WASHINGTON -- A top Pentagon auditor told Congress on Thursday that $10 billion in defense contracts for Iraq reconstruction and troop support were either excessive or undocumented, including $2.7 billion for contracts held by Halliburton or one of its subsidiaries.

William Reed, director of the Defense Department's Defense Contract Audit Agency, told the House Oversight and Government Reform committee that his agency discovered the problems --$4.9 billion in "questioned" or overly expensive charges, and $5.1 billion in "unsupported" or undocumented expenses-- after auditing $57 billion in Pentagon contracts.

Reed acknowledged that worn-torn Iraq lacked ideal circumstances for solid accounting practices, but said that his organization required some form of evidence to support costs.

Rep. Henry Waxman, D-Calif., chairman of the committee, said further audits may uncover more questionable spending.

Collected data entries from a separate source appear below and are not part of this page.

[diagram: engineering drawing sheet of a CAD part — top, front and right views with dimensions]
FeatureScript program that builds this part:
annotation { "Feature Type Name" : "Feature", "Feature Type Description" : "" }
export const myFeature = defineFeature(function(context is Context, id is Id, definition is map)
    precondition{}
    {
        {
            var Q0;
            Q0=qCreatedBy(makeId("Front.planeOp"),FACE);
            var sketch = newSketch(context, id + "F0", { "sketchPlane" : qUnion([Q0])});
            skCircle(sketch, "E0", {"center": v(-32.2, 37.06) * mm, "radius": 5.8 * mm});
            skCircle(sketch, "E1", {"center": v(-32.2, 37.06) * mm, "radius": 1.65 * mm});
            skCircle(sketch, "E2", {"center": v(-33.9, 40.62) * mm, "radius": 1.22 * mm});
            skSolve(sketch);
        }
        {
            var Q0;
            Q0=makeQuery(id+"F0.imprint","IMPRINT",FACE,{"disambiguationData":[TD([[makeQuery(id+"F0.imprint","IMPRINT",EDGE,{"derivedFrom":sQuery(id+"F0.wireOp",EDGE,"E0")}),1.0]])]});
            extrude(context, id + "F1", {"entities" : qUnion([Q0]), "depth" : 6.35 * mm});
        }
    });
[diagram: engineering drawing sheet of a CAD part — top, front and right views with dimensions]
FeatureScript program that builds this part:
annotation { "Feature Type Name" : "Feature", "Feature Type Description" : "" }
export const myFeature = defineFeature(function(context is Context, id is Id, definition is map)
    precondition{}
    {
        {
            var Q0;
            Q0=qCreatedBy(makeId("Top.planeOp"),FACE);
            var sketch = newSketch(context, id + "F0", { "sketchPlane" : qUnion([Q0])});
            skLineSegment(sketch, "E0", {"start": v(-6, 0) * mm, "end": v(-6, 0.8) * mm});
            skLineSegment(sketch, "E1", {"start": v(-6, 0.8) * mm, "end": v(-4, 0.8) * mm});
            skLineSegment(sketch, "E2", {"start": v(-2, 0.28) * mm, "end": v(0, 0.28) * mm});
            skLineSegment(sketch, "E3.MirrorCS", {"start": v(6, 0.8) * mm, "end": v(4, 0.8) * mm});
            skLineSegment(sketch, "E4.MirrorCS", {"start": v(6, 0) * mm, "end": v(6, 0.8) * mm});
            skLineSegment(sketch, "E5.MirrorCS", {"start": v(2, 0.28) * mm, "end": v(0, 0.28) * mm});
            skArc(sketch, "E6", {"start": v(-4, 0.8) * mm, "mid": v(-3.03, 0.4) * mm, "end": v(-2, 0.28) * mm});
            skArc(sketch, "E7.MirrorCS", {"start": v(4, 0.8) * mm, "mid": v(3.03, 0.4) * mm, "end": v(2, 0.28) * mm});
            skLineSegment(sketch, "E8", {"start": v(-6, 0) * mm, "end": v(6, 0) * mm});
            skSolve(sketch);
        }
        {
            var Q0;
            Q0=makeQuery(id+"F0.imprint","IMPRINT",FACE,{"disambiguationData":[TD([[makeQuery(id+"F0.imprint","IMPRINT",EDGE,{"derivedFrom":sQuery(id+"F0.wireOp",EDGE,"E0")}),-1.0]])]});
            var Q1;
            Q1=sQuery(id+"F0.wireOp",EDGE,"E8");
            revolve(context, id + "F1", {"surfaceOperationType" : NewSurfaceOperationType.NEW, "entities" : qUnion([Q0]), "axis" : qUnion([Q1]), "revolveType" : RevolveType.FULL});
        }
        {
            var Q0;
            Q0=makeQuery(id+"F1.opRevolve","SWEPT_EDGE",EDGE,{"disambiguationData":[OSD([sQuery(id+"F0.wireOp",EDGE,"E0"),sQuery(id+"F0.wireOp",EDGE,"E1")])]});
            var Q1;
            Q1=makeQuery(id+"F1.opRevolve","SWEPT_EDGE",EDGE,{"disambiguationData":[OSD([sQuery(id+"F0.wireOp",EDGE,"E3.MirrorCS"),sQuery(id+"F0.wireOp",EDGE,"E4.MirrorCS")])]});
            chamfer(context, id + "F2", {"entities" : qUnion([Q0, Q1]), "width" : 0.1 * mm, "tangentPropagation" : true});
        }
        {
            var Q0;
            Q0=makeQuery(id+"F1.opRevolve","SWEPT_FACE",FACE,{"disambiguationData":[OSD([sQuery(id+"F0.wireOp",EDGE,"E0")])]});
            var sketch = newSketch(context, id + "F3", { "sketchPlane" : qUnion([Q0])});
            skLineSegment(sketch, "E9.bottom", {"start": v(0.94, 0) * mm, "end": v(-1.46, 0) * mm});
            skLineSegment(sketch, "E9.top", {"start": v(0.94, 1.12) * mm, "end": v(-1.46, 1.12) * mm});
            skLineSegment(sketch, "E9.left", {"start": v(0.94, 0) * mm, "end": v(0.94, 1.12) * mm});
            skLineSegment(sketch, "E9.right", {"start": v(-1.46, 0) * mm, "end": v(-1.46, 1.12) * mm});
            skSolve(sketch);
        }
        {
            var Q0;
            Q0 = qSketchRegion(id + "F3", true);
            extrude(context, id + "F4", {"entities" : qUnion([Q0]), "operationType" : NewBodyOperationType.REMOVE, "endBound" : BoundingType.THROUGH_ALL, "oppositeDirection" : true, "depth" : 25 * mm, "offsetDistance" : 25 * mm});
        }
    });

"American taxpayers have already spent over $350 billion for the war in Iraq. There's $300 billion still to audit. The total amount of waste, fraud and abuse could be astronomical," Waxman said.

The new audit report put the spotlight again on Halliburton, the Houston-based conglomerate formerly headed by Vice President Dick Cheney, which has landed large Pentagon contracts without competition.

Most of Halliburton's $2.7 billion in questionable charges came from programs to feed and support U.S. troops.

The auditors reported that a Halliburton subsidiary, KBR, overcharged the Pentagon by $212 million for meals served to U.S. troops in Iraq, $100 million for troop housing sites that had already been shut down and $42 million in subcontractor costs that were duplicated.

The rest of Halliburton's questionable costs came from contracts to rebuild oil fields, according to the audit report.